### Directions for this task:
Identify each line in the listing below that contains the string "part", and copy those lines. Case counts.

* begin *

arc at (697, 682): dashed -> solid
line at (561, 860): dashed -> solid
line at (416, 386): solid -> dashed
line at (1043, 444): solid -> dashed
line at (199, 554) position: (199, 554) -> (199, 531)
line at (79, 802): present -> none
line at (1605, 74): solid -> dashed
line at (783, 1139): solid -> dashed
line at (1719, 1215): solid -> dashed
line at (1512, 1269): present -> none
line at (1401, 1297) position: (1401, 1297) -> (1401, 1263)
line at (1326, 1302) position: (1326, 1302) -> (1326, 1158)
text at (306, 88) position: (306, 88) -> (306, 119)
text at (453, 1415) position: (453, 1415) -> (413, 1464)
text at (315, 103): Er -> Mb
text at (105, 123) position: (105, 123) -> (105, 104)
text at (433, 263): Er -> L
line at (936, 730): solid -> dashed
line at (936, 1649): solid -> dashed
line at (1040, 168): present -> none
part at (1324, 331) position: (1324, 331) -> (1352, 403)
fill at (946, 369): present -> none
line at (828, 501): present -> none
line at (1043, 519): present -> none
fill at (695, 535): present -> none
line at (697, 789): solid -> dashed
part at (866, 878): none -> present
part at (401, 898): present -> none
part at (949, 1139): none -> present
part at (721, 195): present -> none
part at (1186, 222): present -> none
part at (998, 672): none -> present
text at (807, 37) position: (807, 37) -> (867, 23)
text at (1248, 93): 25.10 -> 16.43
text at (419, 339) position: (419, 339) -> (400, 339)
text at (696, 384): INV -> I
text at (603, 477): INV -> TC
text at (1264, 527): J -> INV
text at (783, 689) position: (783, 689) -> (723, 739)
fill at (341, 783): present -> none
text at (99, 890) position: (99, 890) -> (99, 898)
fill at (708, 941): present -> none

* end *

### Solution for this task:
part at (1324, 331) position: (1324, 331) -> (1352, 403)
part at (866, 878): none -> present
part at (401, 898): present -> none
part at (949, 1139): none -> present
part at (721, 195): present -> none
part at (1186, 222): present -> none
part at (998, 672): none -> present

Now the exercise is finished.